Suada, bir gün Teyzesine sorar.  “Müslüman olduğumuz için mi bizi yok etmek isteyecekler?” diye. (s.47) Düşmanlığın asıl nedeni Teyze İfeta'ya göre, “Ezeli kin”dir. (s.48) İfeta şöyle devam eder: “Çok yakın bir gelecekte Yugoslavya'nın dağılmasıyla birlikte, yıllar önce bu topraklara ekilmiş ezeli kinler de yeniden filizlenecek. Sırplar, 1. Kosova Savaşı’nın intikamını Boşnaklardan almak isteyecekler. Yıllardır bunun hayaliyle yanıp tutuşuyorlar,” (s.48) Suada’nın bu açıklamaya karşılığı “Biz Türk değiliz ki, Müslüman Boşnaklarız.” (s.48) şeklinde olur. Teyze güler.  “Sen bu söylediklerini gel de Sırplara anlat bizi Slav ırkından değil de Türk ırkından türediğimize inandırmaya çalışıyorlar,” (s.49) Bu cümleden anlaşılan Bosnalı Müslümanların Slav olduğu mudur? Öyleyse, neden Sırplar Boşnakları Türk ırkından olduklarına inandırmaya çalışıyor? Boşnaklar aslında kendilerini Türk olarak görmüyor mu? Bunun böyle olmadığı karakterlerin diğer açıklamalarından anlaşılıyor.  Yoksa Türklükten çok vurgulanmak istenen Müslümanlık mıdır? Burası karışık.
Savaşın nedeni Hristiyanlık, Müslümanlık çatışmasıyla, Müslümanlar hep mağdur mu olmuştur? Şiddete şiddetle karşılık verilmemiş midir? Roman bu konuya değinmiyor. Bazı olaylara Müslümanlar neden olsa da onlar hep mağdur sayılıyor. Şu olay örneğin: Teyze, Suada'ya şöyle der: “Dün gece iki Müslüman genç, bir düğün sırasında Sırpların üzerine ateş açmış. Sırp gelinin babası olay yerinde ölmüş. Sırp askerlerde güya Müslüman terörizmine karşı önlem almışlar bu gün.” Suada’nın buna yönelik verdiği cevap şu: “Bu çok saçma… Münferit bir olay için koca şehir abluka altına mı alınırmış.” Bunun dışında Müslümanlar da şöyle yaptı diye bir konu üzerinde durulmamaktadır.
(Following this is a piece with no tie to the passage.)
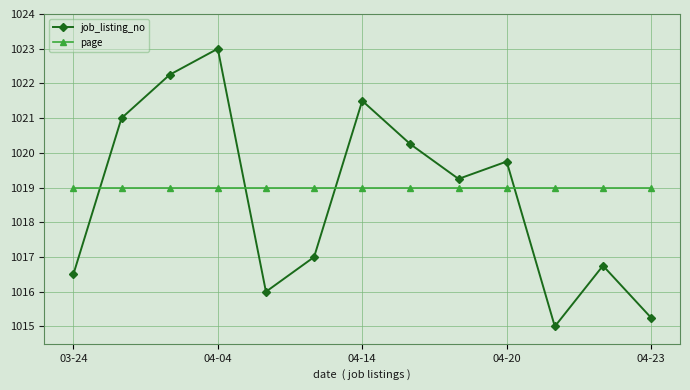

Rank the series by their maximum value, from highest to lowest.

job_listing_no, page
Belki de düğünü basanlar ortalığı Sırplar lehine karıştırmak isteyen emperyalist güçlerdi. Sırpları, Boşnaklara karşı kışkırtmak için bir bahane arıyorlardı. Romanda böyle senaryolara girilmez. Savaşın nedeni  tarihsel kindir, Hristiyanların Müslümanları sevmemesidir.
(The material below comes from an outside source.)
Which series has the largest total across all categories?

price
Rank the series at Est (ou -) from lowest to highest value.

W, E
Romandaki nefret söylemi, yalnızca Sırplara yönelik de değil. Yahudiler de bu düşmanlıktan payını alır. Şehirde susuzluk başlayınca bir şirket su satma işine girişmiştir.  Şirket, nehrin suyunu arıtarak para kazanmaya çalışmaktadır. İşi yapan kişi bir Yahudi’dir. Teyze acı acı gülerek “Şu Yahudi milletini anlayamayacağım,” der. (s.150)  Bu yolla Yahudilerin ne kadar para canlısı olduğuna, âdete leş kargası gibi davrandıklarına gönderme yapılır. Herkes birbirini boğarken birilerinin oraya su taşıması bile eleştiri konusu olur. Her şey için sık sık "maşallah, inşallah, Allah razı olsun" diyen roman karakterleri bu konu için olumlu bir şey düşünemez. Yahudilerin ne kadar çıkarcı olduğu sonucuna varırlar. Bir şirket sahibi yüzünden bütün Yahudiler küçümsenmiş olur.